Sylvester bid on four houses and won two -- 2957 and 2986, for $4,009,000. Sylvester, a financier from Chicago who now lives in Miami, said he was deceived by Cox in their joint real estate venture in which he bought the properties expecting Cox to build and sell homes and they’d share the profits. But Cox wasn’t closing any sales. He got caught in a vicious cycle of taking out loans at exorbitant rates. Sylvester confronted Cox after the Herald article was published in March 2023 and filed an emergency request for a receiver to seize control. Sylvester has now bought back 14 properties from the receivership.
Sylvester also loaned the receivership about $33 million to pay off Cox’s defaulted mortgage from Altamar Financial Group. The receivership is using proceeds from sales to pay off Sylvester and the interest that was accruing at about $5,000 per day — as well as the receiver’s $750 hourly legal fees and expenses, such as investigative costs, repairs, maintenance and insurance on the properties.
“The sales will materially reduce the ongoing interest expense and carrying costs of the receivership properties,” Singerman said, adding that sales money will “serve as a source of a future distribution to the unsecured creditors of the receivership estate and the victims of the defendants’ misconduct.”
Sales of Coconut Avenue townhouses
2955: Sold Friday to Mela Coconut Grove LLC for $2,017,000. 4/4, 3108 square feet. Was listed for $2.4 million
2957: Sold Friday to Phillip Sylvester for $1,982,000. 4/4, 3108 square feet. Was listed for $2.4 million.
2960: Sold Friday to Sonal Shah for $2,260,000 million. 5/5, 4251 square feet. Was listed for $3,245,000.
2962: Sold Friday to Kelly Royer for $2.3 million. 5/5, 4,251 square feet. Was listed for $3,245,000.

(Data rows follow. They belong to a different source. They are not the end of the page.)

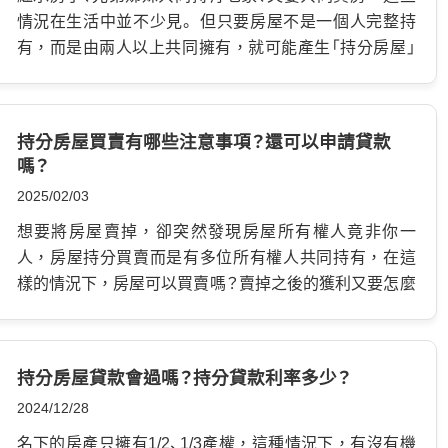
情況在生活中並不少見。 但只要房屋不是一個人完整持
有，而是由兩人以上共同擁有，就可能產生「持分房屋」
問題。 平時沒有要處分房子時，持分房屋看起來只是產
權比例不同。 可是當你想賣房、出租、分割產權，甚至需
要申請持分房屋貸款時，問題就會開始浮現。 有些人明
持分房屋買賣有哪些注意事項？還可以申請貸款
明名下有房，房子也有價值，卻因為房屋是持分狀態，
嗎？
銀行不願意核貸。 這時才發現，原來「有房子」和「能順利
2025/02/03
貸款」是兩回事。 這篇文章會用白話方式說明：什麼是持
分房屋？持分房屋貸款為什麼比較難？銀行不承作時還有
想要將房屋賣掉，卻突然發現房屋所有權人竟非你一
哪些方式可以評估？如果你正好遇到繼承房屋、共有房產
人，房屋持分買賣而是有多位所有權人共同持有，在這
或持分房地資金需求，可以先從這篇了解基本方向。 持
樣的情況下，房屋可以買賣嗎？賣掉之後的獲利又要怎麼
分房屋是什麼？分別共有與公同共有差在哪？ 持分房屋指
分呢？有關持分房屋的問題，在這邊一一解答。 什麼是持
的是一間房屋由兩人以上共同持有所有權。 例如父母留
分房屋？ 指「一間房屋」有「兩位」所有權人，若是兩人持
下房子，由三名子女共同繼承；或夫妻共同買房，各自持
分，則各佔二分之一的產權，若是三人持分，則各有三
持分房屋貸款會過嗎？持分貸款利率多少？
有一定比例；也可能是兄弟姊妹一起出資購買土地或透天
分之一的產權，依此類推。 會產生持分的主要情況有兩
2024/12/28
厝。 以上這些都可能形成持分房屋或持分房地。 持分常
種：一、是繼承而來的。二、是共同約定購買。另外持分也
見可分為兩種：分別共有與公同共有。 【分別共有】 分別共
有分為兩種持分方式：分別共有、公同共有。 分別共有：指
名下的房產只擁有1/2、1/3產權，這種情況下，有沒有機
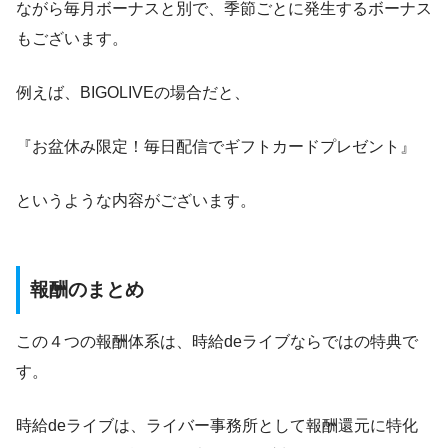
ながら毎月ボーナスと別で、季節ごとに発生するボーナス
もございます。
例えば、BIGOLIVEの場合だと、
『お盆休み限定！毎日配信でギフトカードプレゼント』
というような内容がございます。
報酬のまとめ
この４つの報酬体系は、時給deライブならではの特典で
す。
時給deライブは、ライバー事務所として報酬還元に特化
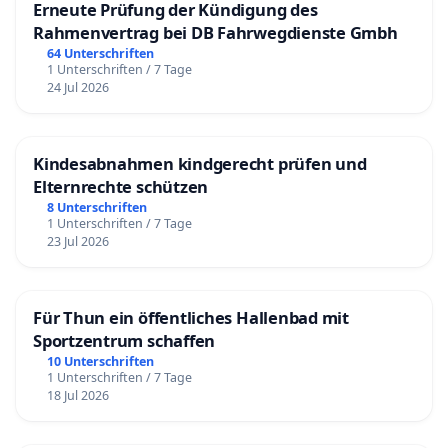
Erneute Prüfung der Kündigung des
Rahmenvertrag bei DB Fahrwegdienste Gmbh
64 Unterschriften
1 Unterschriften / 7 Tage
24 Jul 2026
Kindesabnahmen kindgerecht prüfen und
Elternrechte schützen
8 Unterschriften
1 Unterschriften / 7 Tage
23 Jul 2026
Für Thun ein öffentliches Hallenbad mit
Sportzentrum schaffen
10 Unterschriften
1 Unterschriften / 7 Tage
18 Jul 2026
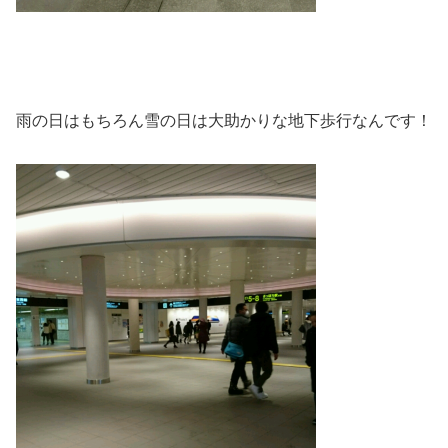
雨の日はもちろん雪の日は大助かりな地下歩行なんです！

2978: Sold Friday to Mela Coconut Grove LLC for $2,370,000. 5/6, 4089 square feet. Was listed for $3,295,000
2980: Sold Friday to Jason Korman for $2,580,000 million. 5/6, 4089 square feet. Was listed for $3,295,000.
2984: Sold Friday to Mela Coconut Grove LLC for $2.1 million. 4/4, 3108 square feet. Was listed for $2.6 million.
2986: Sold Friday to Phillip Sylvester for $2,027,000. 4/4, 3108 square feet. Was listed for $2,550,000.
2990: Sale approved Friday to David Blitz for $2.4 million. 5/6, 4089 square feet. Was listed for $3,245,000.
2992: Sold Friday to Mela Coconut Grove LLC for $2,513,000. 5/6, 4089 square feet. Was listed for $3,295,000.
2972: Sold in August for $2.75 million (listed price was $2.8 million). Owner according to Miami-Dade property appraiser is Emilio Busoli and Claudia Marina S.A. Busoli. 4/4, 3,095 square feet.
2970: For Sale, $2.55 million (reduced from May listed price of $2.75 million). 4/4, 3,108 square feet.